Online newspapers and social media sites are featuring the plight of a cat feeder from Marsacala. Such cases are far from rare and are indeed happening all over Malta.
I don’t blame disgruntled locals who are not fond of having cats around. Cats can be a nuisance and may even cause damage to property and gardens. The root of the problem is simple: We have too many cats on our streets and over the years the numbers have been increasing. Unless feeders neuter colonies, cats will multiply in no time.
Dozens of feeders and NGOs work incessantly to care and neuter strays. But it seems that this is not enough. We need to do more and urgently. Bear in mind that most of the individual cat feeders and NGOs rely on their personal finances and donations to feed and care for strays, be it cats, dogs, horses or any other domesticated animal.
So what’s hindering cat feeders to neuter strays?

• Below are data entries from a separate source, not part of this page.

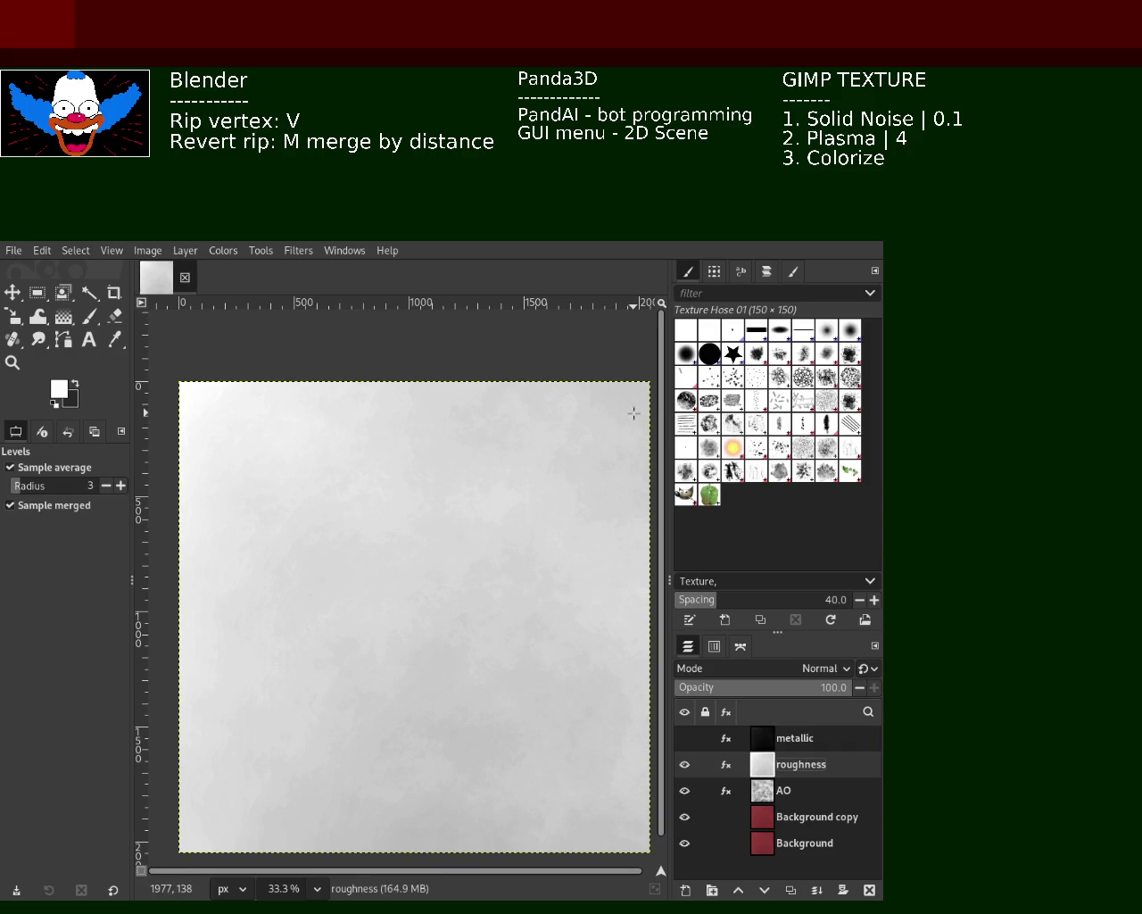
left_click(12, 363)
left_click(591, 425)
left_click(590, 424)
left_click(590, 424)
left_click(589, 423)
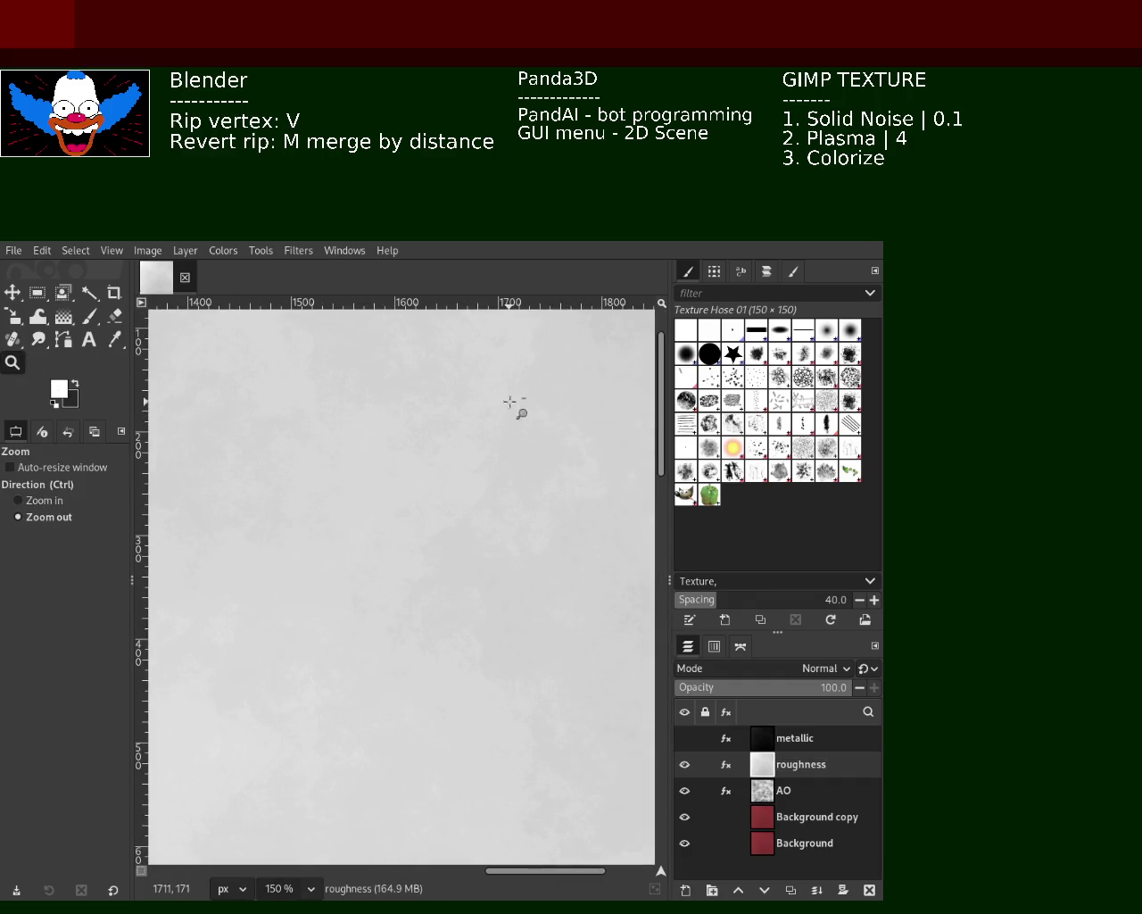
left_click(545, 451, "ctrl")
left_click(548, 454, "ctrl")
left_click(548, 455, "ctrl")
left_click(548, 454, "ctrl")
left_click(536, 496, "ctrl")
left_click(535, 494, "ctrl")
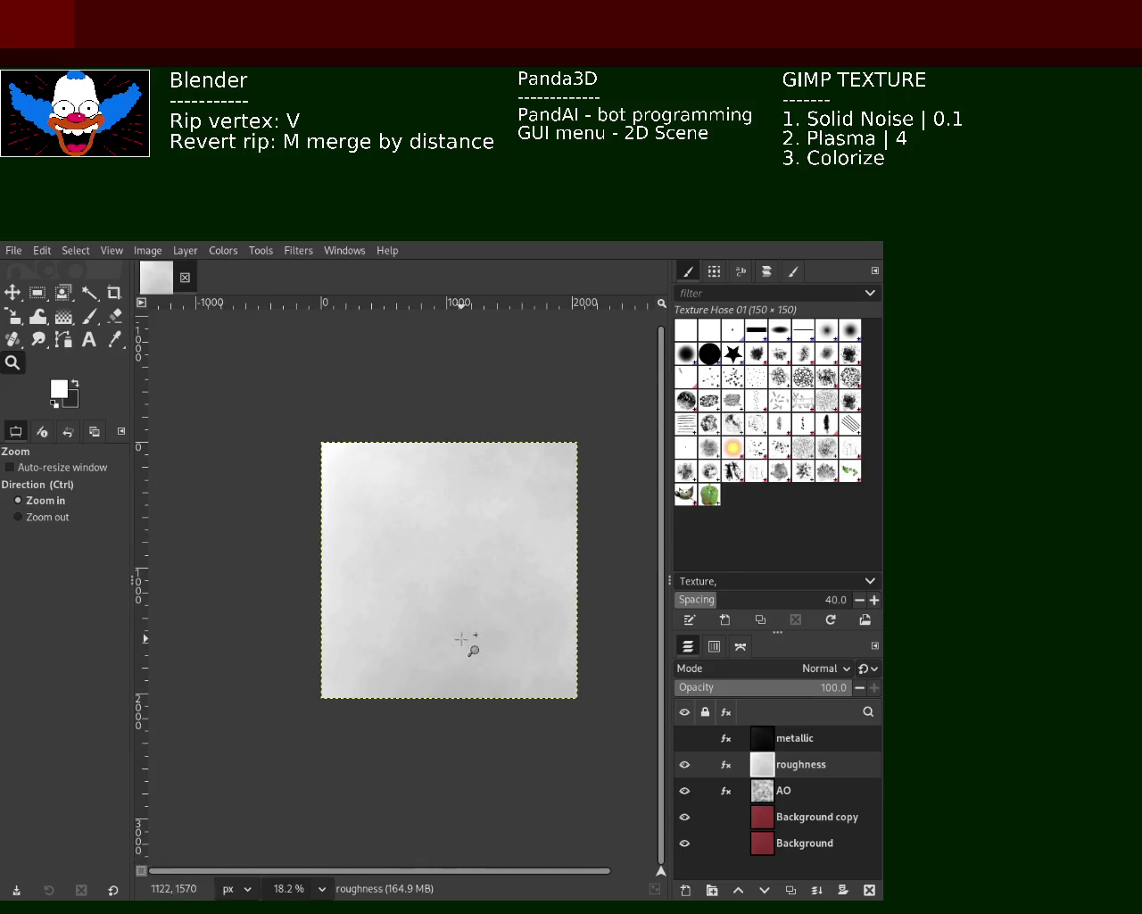
left_click(467, 645)
left_click(442, 535)
left_click(444, 538, "ctrl")
left_click(451, 499, "ctrl")
left_click(452, 469)
left_click(473, 486, "ctrl")
left_click(486, 498)
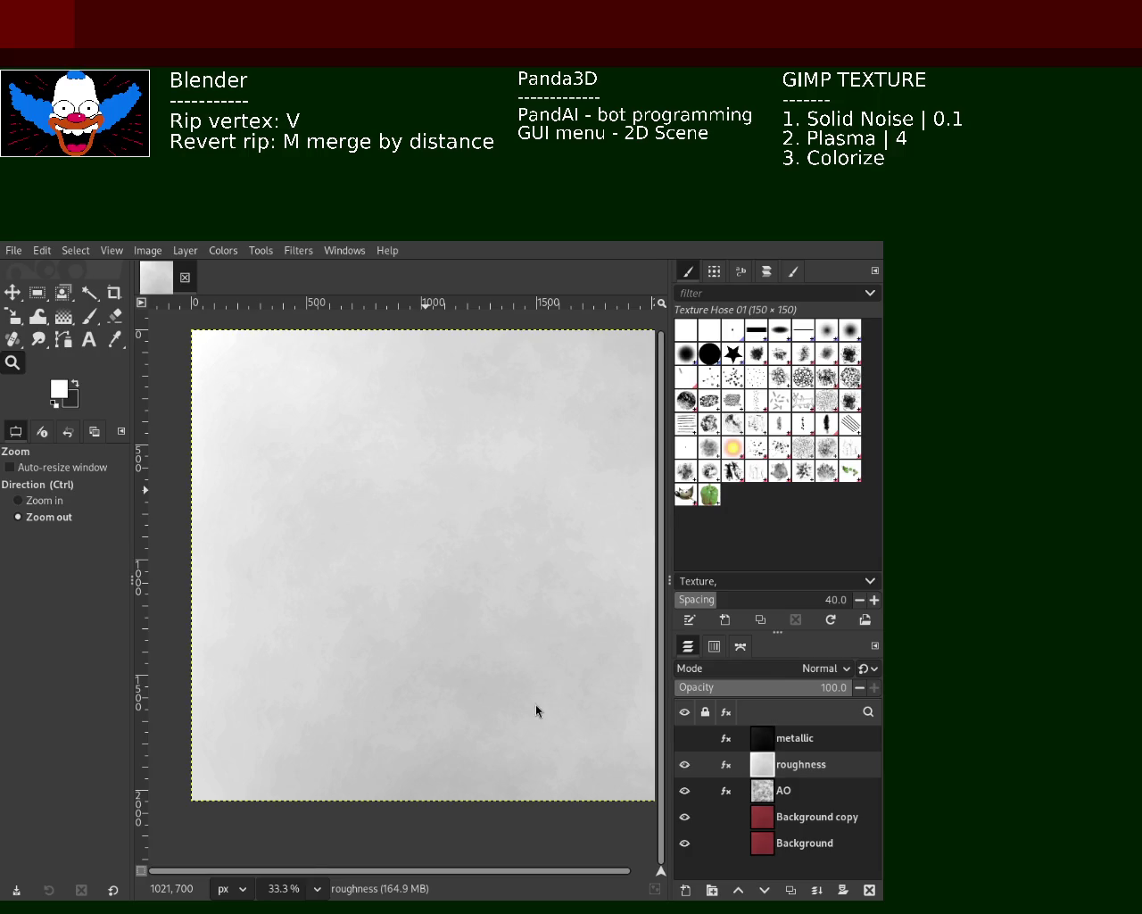
Step: Change the roughness Levels effect's white input to 62, then show the metallic layer
left_click(725, 764)
left_click(676, 730)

Since I have become a cat feeder myself, I got to understand better some issues that commonly afflict all those who have taken on the responsibility to do something. Here are a few of them;
- Lack of free time
- Inadequate co-ordination & co-operation amongst feeders and NGOs
- Lack of cat-traps
- Lack of expertise on how to trap cats humanely
- Unavailable space where neutered cats can recoverer after the operation
- Poor knowledge and finances to care for cats after the operation
- Insufficient funds to cover veterinary costs (40 – 60 Euro circa / neutered cat)
Neuter the cats, but where?
One may (not easily) obtain neutering vouchers from local NGOs who work hard to raise funds to cover neutering costs. These vouchers would need to be redeemed at an entrusted vet who operates at one specific clinic. Let’s say a cat feeder is in Mellieħa and obtains a neutering voucher. He or she would need to drive towards a clinic in Marsa or Qormi where the voucher may be redeemed. After you take the cat to the clinic for a neutering operation, you would need to pick the cat up after a couple of hours. Do you think this is fair over someone who is doing this out of his or her time? Such a chore could take hours out of the schedule of a volunteer.
Who can solve these issues, and how?
First of all the authorities need to enact and co-ordinate a series of actions. These actions would contribute to a national-scale plan to be executed in a span of years.
- Consultation amongst all stakeholders; government entities, NGOs, caring individuals, local councils and anyone who would have something to say about strays
- Compiling a list of NGOs and individual feeders that are helping out to provide neutering services
- Identify possible disputes between different parties
- Gather information from all stakeholders. How many non-neutered cats are there? How many colonies are there all over Malta and Gozo? Who is taking care of such colonies?
Once light is shed on the reality and extent of the situation, an approved budget would need to be allocated. This budget would be necessary to fund services and medical costs related to neutering. Veterinarians from all over Malta and Gozo would be able to provide such neutering service for free to any registered cat feeder or NGO.
Feeders who have never neutered any of their strays would need to be persuaded that once resources and logistical issues are overcome, co-operation would be expected. Eventually feeding strays without taking the responsibility to neuter them, would need to become illegal.
Progress would need to be closely monitored and a key aspect is to have everything as transparent as possible. An online and public system would put everyone’s heart and mind at rest. After all, most of those concerned have genuine intentions.
But, let’s be careful!
Like any plan where funds are available, abuse can happen. I did hear about cases where cats that were already neutered end up being trapped to be ‘neutered’ once again. The poor creatures! This is the result of lack of co-ordination.
One other thing that has been alleged by feeders over social media groups is that some animals that had just been neutered were released immediately after the procedure. It is common practice that the cat needs to be kept at a safe location for a decent recovery period. Imagine yourself being chucked out of hospital immediately after an operation, in pain, with no proper food, shelter or medication! This is absolutely wrong and inhumane.
It’s heart-wrenching to see cats and kittens being run over by cars, or die of sickness and hunger. A lot has been done by the Animal Welfare Department and volunteers. But there’s definitely more to be done. Why are we taking to long to get together and come up with a strategy? Unless a national plan involving all stakeholders is enacted, this situation will not only persist, but it will even get worse in the coming years.